◆ **Task**:
Pull out each line below that contains the word "name", copying those lines in full.

◆ **Dataset**:
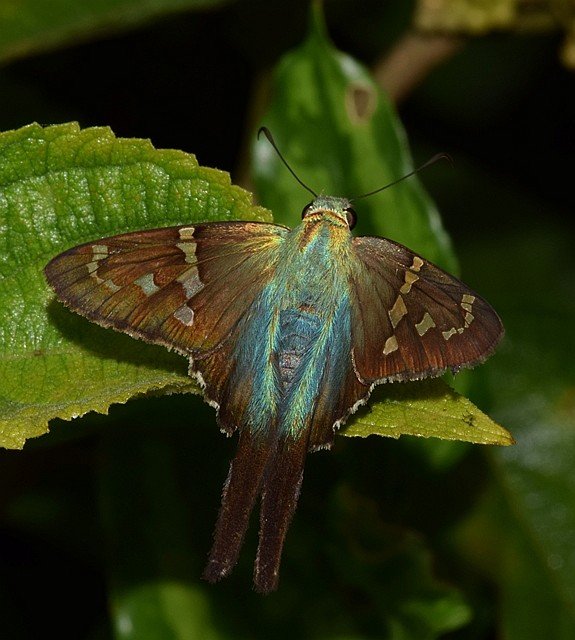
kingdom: Animalia
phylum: Arthropoda
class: Insecta
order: Lepidoptera
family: Hesperiidae
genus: Urbanus
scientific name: Urbanus proteus
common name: Long-tailed Skipper
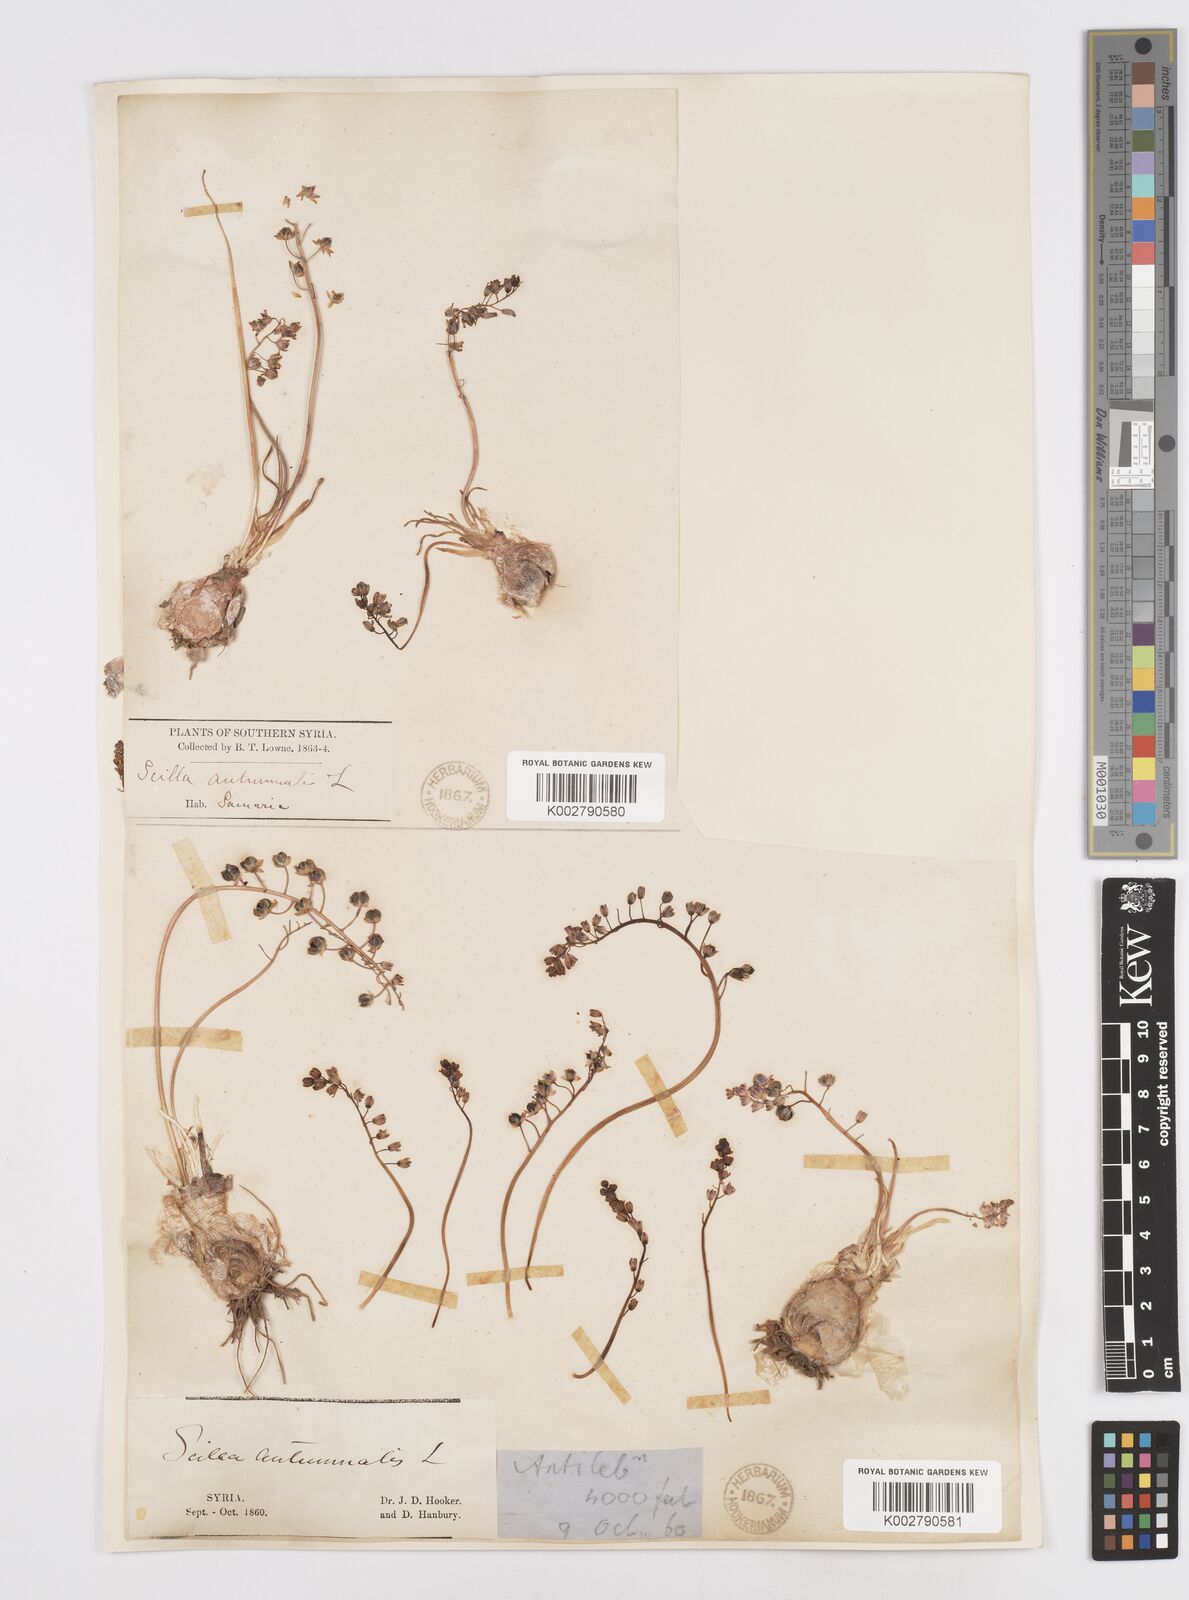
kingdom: Plantae
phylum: Tracheophyta
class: Liliopsida
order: Asparagales
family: Asparagaceae
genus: Prospero
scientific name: Prospero autumnale
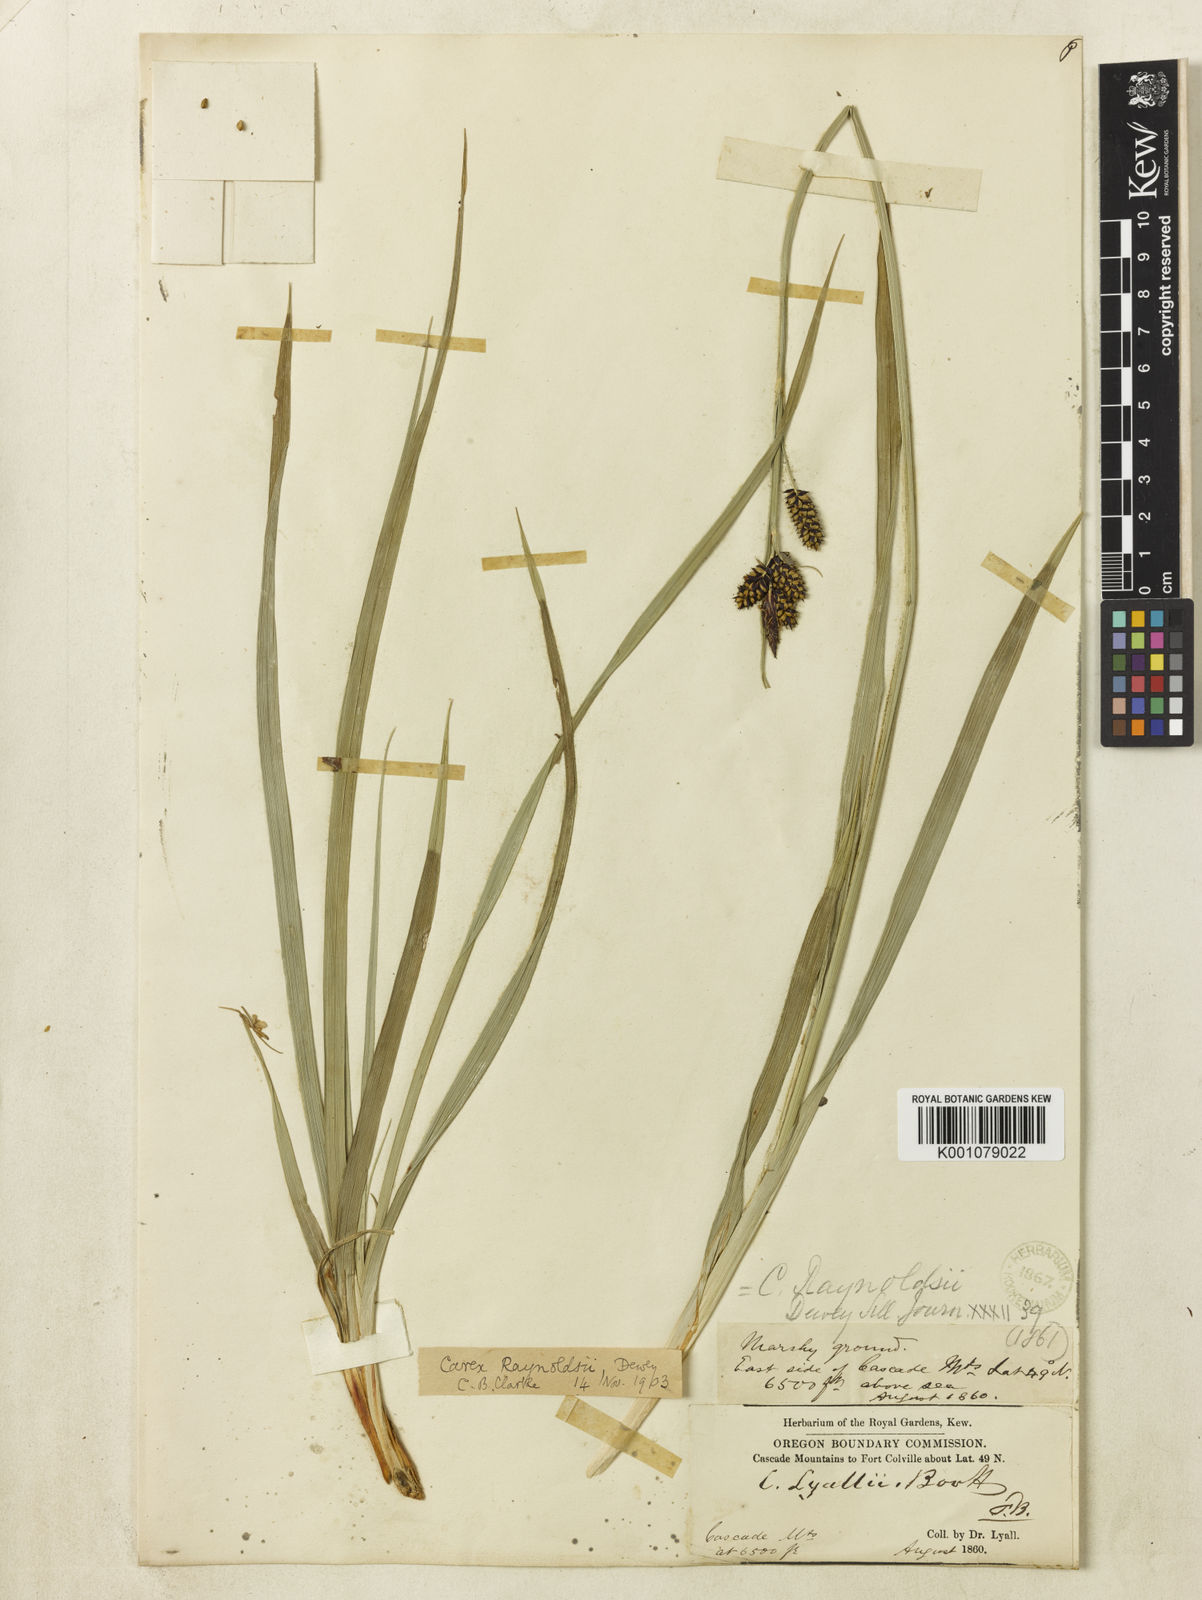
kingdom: Plantae
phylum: Tracheophyta
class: Liliopsida
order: Poales
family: Cyperaceae
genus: Carex
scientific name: Carex raynoldsii
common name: Raynolds' sedge
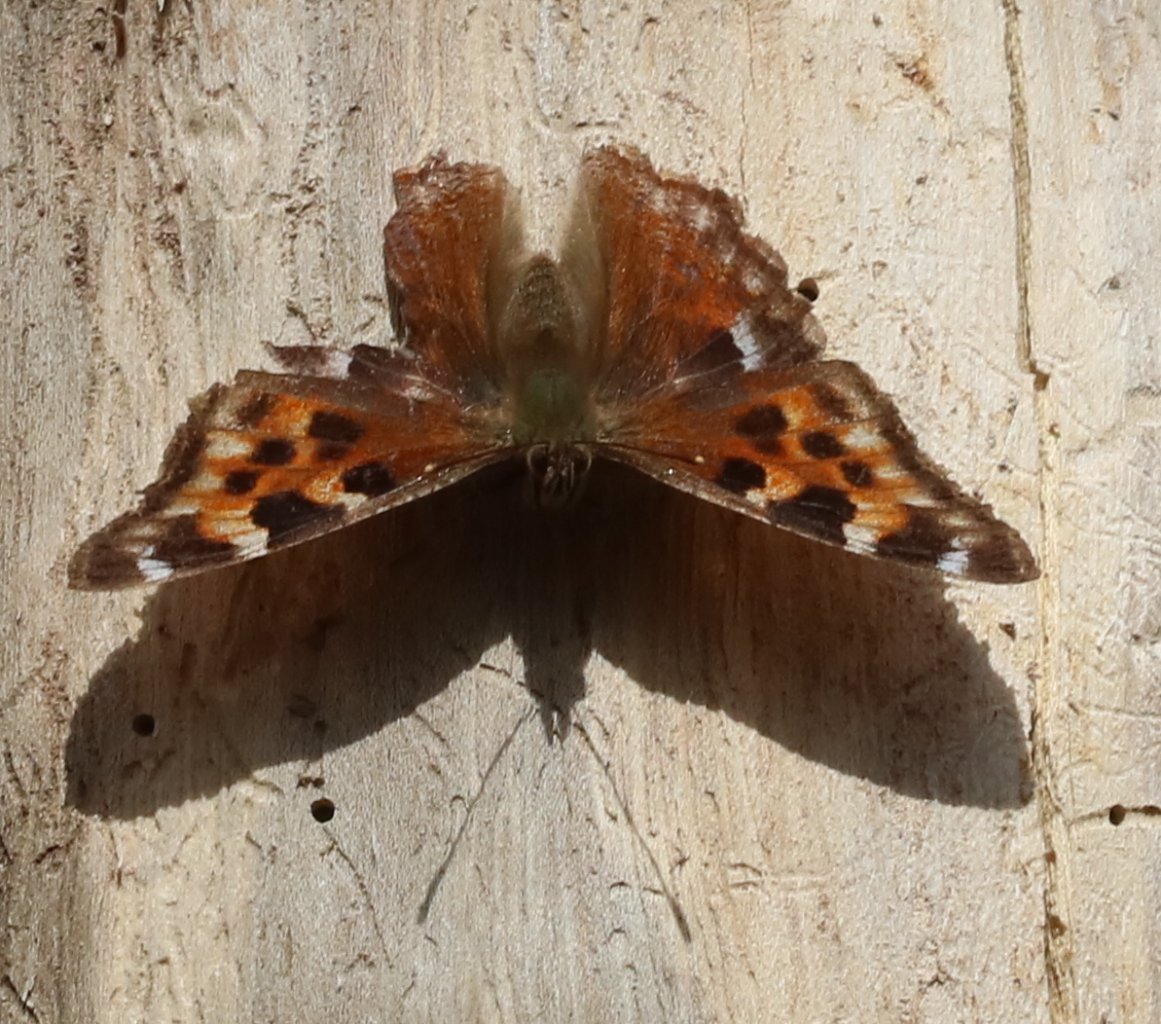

◆ **Result of the task**:
scientific name: Urbanus proteus
common name: Long-tailed Skipper
scientific name: Prospero autumnale
scientific name: Carex raynoldsii
common name: Raynolds' sedge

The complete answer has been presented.